General Motors Co has withdrawn its application for $14 billion in subsidized loans from the U.S. Department of Energy, saying it has the financial strength to fund investment in more fuel-efficient and electric vehicles on its own.
The move could provide a public-relations boost to GM, which has struggled to distance itself from the controversy of a $50 billion bailout and the stigma of having become Government Motors after being restructured in bankruptcy.
GM had initially seen the Department of Energy loan program as a potential source of financing that could stave off bankruptcy in 2008.
The automaker submitted its application for a low-interest loan under the program in October 2009, near the depth of the sharp downturn in U.S. auto sales.
This decision is based on our confidence in GM's overall progress and strong, global business performance, Ed Welburn, GM design chief, said in a speech at the Washington auto show.
Shares of GM gained just over 1 percent to $38.33 in morning trade on the New York Stock Exchange. The stock has gained 16 percent since its November initial public offering.
Under Chief Financial Officer Chris Liddell, a 2009 hire from Microsoft, GM has focused on a plan to keep its debt to a minimum in order to protect itself from the next downturn.
After eliminating most of its debt in a bankruptcy funded and directed by the Obama administration, GM had about $25 billion of net cash at the end of September.

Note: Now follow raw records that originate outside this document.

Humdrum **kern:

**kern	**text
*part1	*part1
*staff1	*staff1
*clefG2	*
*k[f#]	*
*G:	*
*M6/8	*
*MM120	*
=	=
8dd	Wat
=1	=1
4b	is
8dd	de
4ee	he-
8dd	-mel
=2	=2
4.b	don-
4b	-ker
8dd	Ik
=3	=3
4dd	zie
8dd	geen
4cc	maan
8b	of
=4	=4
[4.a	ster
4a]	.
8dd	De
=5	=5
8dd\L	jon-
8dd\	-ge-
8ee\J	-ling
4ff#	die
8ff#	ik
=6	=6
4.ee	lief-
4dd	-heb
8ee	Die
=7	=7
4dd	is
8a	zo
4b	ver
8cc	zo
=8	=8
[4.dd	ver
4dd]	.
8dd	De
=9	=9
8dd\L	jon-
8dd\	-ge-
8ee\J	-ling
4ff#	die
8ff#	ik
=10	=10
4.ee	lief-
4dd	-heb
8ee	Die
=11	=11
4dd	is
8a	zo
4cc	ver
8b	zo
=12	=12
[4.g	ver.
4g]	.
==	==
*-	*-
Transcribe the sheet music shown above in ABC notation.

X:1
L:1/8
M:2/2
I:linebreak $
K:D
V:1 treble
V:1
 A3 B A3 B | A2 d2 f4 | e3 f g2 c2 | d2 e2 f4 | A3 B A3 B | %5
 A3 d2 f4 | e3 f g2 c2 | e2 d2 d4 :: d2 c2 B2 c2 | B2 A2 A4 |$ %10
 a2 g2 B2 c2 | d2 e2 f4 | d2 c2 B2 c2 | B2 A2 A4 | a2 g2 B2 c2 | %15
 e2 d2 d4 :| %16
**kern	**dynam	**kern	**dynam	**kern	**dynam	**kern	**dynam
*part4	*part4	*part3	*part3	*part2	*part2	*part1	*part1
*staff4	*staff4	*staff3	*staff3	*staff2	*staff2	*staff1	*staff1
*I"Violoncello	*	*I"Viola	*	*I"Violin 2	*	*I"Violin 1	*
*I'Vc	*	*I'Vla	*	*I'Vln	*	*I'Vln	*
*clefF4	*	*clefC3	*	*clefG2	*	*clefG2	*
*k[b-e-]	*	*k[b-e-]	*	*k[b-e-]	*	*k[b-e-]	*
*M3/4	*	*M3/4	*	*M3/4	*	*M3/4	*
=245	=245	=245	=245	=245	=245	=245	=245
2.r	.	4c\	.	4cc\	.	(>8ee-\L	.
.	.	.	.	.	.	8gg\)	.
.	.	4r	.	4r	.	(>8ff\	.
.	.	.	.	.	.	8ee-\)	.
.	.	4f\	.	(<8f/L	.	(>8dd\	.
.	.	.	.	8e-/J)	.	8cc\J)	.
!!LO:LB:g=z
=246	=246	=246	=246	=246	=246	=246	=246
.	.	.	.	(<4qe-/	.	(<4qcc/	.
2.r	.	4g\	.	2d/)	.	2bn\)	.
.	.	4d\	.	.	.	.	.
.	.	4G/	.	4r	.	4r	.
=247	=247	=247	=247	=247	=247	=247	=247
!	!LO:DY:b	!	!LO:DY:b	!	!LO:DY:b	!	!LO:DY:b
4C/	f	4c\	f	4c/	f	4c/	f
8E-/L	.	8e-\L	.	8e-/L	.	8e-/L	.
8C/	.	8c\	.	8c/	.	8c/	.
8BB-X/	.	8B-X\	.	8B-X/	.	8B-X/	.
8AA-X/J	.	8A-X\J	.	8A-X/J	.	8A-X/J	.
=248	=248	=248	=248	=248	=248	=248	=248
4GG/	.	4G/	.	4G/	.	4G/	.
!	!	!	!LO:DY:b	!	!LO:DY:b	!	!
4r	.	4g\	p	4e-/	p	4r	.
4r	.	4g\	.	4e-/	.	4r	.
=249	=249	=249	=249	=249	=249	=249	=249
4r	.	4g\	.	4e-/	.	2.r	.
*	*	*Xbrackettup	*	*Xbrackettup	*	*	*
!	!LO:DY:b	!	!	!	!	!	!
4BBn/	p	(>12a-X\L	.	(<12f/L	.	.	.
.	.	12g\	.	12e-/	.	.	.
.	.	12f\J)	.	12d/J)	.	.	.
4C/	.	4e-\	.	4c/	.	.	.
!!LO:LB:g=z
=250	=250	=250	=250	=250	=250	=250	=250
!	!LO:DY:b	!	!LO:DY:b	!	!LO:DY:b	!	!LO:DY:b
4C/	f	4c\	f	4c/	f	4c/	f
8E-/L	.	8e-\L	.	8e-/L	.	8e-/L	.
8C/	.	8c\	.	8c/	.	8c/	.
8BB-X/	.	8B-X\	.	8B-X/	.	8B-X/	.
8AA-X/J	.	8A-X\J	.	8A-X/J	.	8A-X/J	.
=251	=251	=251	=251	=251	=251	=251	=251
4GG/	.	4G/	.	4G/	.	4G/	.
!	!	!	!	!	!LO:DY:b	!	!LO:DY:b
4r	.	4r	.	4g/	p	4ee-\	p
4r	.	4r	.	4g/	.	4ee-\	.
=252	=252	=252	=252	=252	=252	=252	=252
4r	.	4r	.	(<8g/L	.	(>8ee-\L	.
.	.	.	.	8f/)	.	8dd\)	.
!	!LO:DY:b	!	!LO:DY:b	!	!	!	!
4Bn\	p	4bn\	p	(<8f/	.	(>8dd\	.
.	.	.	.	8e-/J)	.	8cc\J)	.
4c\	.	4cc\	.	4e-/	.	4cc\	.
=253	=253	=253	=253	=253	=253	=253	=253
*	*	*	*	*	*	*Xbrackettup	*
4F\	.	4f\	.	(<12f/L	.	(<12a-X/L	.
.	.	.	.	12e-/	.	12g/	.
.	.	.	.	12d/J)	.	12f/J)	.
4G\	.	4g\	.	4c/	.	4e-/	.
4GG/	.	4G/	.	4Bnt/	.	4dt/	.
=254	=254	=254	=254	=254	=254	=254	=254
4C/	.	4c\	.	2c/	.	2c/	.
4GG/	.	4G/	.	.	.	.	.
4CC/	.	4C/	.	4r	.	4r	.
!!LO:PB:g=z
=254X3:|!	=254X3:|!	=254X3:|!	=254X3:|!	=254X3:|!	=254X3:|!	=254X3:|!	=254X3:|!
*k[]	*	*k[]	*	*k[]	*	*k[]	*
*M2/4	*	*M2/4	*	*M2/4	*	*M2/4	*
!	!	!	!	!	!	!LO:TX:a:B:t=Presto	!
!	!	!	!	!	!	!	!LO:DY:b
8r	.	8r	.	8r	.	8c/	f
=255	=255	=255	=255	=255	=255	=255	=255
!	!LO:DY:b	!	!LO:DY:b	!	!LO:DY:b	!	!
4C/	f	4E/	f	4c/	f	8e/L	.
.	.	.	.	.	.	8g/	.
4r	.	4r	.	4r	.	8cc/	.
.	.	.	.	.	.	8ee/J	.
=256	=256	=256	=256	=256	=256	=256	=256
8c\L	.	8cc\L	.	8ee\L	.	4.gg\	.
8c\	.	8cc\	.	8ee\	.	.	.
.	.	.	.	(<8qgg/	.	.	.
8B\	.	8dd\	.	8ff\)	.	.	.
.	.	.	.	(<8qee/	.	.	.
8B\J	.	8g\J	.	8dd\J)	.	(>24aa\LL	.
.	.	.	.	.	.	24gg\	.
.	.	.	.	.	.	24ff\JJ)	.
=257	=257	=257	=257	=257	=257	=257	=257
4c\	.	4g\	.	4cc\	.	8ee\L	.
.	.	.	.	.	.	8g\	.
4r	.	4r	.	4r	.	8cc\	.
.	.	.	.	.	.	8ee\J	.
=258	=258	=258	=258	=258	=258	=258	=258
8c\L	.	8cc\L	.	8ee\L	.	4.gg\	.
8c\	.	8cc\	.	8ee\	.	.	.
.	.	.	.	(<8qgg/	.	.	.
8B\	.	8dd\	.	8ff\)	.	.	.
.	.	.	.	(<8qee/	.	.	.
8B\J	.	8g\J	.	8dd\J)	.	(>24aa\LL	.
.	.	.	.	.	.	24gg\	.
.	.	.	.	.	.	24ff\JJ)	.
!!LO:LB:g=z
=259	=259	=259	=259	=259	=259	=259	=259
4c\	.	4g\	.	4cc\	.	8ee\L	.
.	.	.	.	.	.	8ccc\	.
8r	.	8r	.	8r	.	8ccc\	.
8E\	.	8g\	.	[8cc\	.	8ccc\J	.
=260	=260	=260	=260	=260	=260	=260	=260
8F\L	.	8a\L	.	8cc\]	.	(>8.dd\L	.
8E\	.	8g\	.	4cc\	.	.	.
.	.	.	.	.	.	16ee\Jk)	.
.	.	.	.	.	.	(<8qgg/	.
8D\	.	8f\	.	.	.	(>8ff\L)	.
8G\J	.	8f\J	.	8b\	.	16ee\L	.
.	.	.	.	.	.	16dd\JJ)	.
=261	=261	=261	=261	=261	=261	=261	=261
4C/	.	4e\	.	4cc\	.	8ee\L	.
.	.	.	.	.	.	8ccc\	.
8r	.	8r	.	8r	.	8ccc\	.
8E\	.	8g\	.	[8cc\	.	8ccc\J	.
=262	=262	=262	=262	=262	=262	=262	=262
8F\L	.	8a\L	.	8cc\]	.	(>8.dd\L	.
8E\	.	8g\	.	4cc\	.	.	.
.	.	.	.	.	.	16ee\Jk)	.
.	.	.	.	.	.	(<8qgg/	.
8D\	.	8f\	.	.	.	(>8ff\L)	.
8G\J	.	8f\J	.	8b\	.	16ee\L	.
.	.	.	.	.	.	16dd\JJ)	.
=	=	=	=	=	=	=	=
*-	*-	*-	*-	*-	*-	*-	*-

Some analysts have said earnings projections for the new GM over the next several years present it with a different problem: where to put a cash pile that Morgan Stanley analyst Adam Jonas estimates could top $70 billion by 2015.
CONTRAST WITH CHRYSLER
Welburn said he hoped that American consumers would view GM's decision to drop the loan application as positive.
GM rival Ford Motor Co has been boosted by its decision to forgo a bailout although it borrowed almost $6 billion from the Department of Energy in 2009.
Chrysler, which is carrying high-interest loans from the U.S. Treasury from its bailout, has been seeking $3 billion in Energy Department financing to bring down its financing costs.
We don't want those kinds of debts to deal with, GM's Welburn said. I think it says a lot about the financial health of the company.
Separately, GM also said it would begin to sell its plug-in hybrid Chevrolet Volt in all U.S. states by the end of 2011.
That rollout is faster than GM had previously announced and comes as Chief Executive Dan Akerson pushes the company to ramp up production on Volt and roll out variants over the next several years to bring down its cost.
The Volt, which provides up to 50 miles of battery-powered driving before a gasoline-powered engine kicks in, is priced at $41,000 before accounting for tax credits.
GM has said it is losing money on the first-generation Volt, in part because of the cost of developing its 400-pound, lithium-ion battery pack.
Akerson and other GM executives have said they hope to bring down the cost of the Volt and push ahead in an area where they see a lead over Toyota Motor Corp.
The automaker said on Thursday it has 300,000 consumers registered as interested in buying a Volt.